◆ Selected excerpt ◆

The candlelight is required because the lights go out, Tom fails to pay the bill.
The dim light allows Laura and Jim to have a romantic moment, that will be brief, before the darkness descends on any possible relationship or romance between the two.
The candlelight could represent the fading light that is going out of all the Wingfield's lives, soon they will be enveloped in emotional darkness when Tom leaves the family. They are already literally in the dark, with no lights.
Amanda's world goes dark when she finds out that Jim is not available and then when she argues with Tom about it, and he subsequently leaves the family.
Tom's world certainly goes dark after he leaves his family. He is tormented by guilt for the rest of his life with regard to leaving his sister.
In Tom's final speech he says:
"The cities swept about me like dead leaves, leaves that were brightly colored but torn away from the branches. I would have stopped, but I was pursued by something. Oh Laura, Laura, I tried to leave you behind me, but I am more faithful than I intended to be!" (Williams, pg. 97)

◆ Tasks to perform ◆
a – In the discussion of the candlelight, why do the lights go out?
b – Extend the analysis of the candlelight in the Wingfield home, picking up after its closing quotation from Tom's final speech.

◆ Provided records ◆
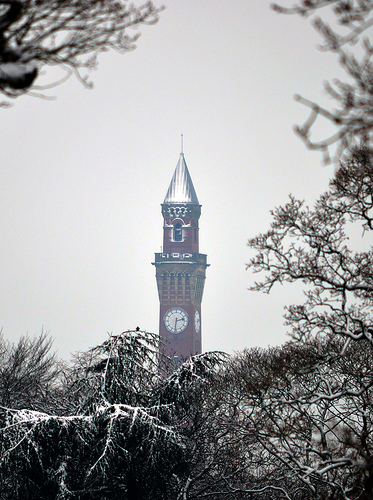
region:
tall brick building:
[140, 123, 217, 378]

* * *

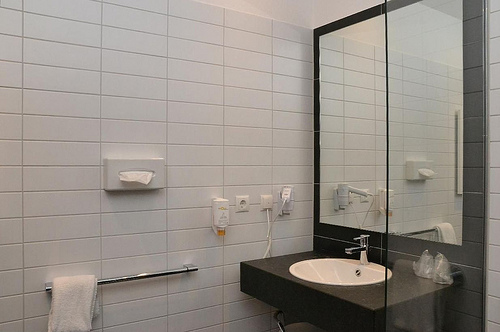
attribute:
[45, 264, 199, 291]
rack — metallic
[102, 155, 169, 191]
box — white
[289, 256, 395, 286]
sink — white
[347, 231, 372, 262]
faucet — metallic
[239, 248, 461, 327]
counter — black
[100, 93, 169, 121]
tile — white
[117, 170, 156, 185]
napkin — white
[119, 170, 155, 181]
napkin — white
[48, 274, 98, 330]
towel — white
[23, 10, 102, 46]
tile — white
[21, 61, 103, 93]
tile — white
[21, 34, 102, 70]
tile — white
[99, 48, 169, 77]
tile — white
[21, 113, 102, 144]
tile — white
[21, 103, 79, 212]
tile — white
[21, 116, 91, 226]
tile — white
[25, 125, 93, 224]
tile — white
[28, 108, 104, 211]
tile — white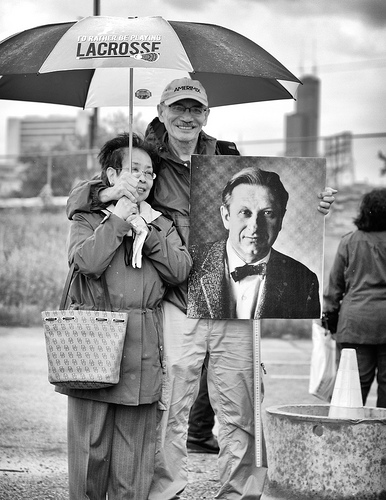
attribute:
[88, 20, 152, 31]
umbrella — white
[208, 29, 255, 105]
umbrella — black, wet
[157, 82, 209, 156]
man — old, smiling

◆ Responses by item number ◆
a – Tom fails to pay the bill.

b –
In the last scene of the play after the lights go out Amanda instructs Jim 'the gentleman caller': "But sister (Laura) is all by her lonesome. You go keep her company in the parlor! I'll give you this lovely old candelabrum that used to be on the altar at the church of the Heavenly Rest. It was melted a little out of shape when the church burnt down." Sc.7. The symbolic importance of this situation is:
1.In the production notes to the play williams insisted that "the light upon Laura should be distinct from the others,having a peculiar pristine clarity such as light used in early religious portraits of female saints or madonnas." Williams wished that the candle light would spread a halo around Laura and foreground the semi divine quality of Laura.
2. In Sc.6 Williams describes Tom as a person who "seemed to move in a continual spotlight." In Sc.7,however, the candlelight focuses on Laura and places her in the spotlight in order to highlight the change in her character:"In playing this scene it should be stressed that while the incident is apparently unimportant, it is to Laura the climax of her life." Sc7.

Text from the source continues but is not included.